··· Task data
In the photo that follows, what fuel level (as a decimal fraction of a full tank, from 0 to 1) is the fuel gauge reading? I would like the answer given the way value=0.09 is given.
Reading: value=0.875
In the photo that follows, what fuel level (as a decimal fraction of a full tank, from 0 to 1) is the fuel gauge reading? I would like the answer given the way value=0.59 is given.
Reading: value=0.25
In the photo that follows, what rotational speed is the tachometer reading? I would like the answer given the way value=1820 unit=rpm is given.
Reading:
······
··· Task data
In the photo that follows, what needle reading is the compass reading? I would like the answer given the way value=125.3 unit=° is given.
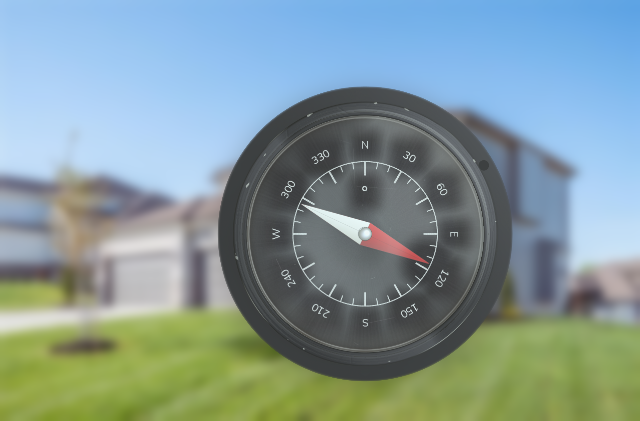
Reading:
······
● **Problem**
Which lines in the material above contain the string "value"? Copy out each of those lines in full.

● **Task solution**
In the photo that follows, what fuel level (as a decimal fraction of a full tank, from 0 to 1) is the fuel gauge reading? I would like the answer given the way value=0.09 is given.
Reading: value=0.875
In the photo that follows, what fuel level (as a decimal fraction of a full tank, from 0 to 1) is the fuel gauge reading? I would like the answer given the way value=0.59 is given.
Reading: value=0.25
In the photo that follows, what rotational speed is the tachometer reading? I would like the answer given the way value=1820 unit=rpm is given.
In the photo that follows, what needle reading is the compass reading? I would like the answer given the way value=125.3 unit=° is given.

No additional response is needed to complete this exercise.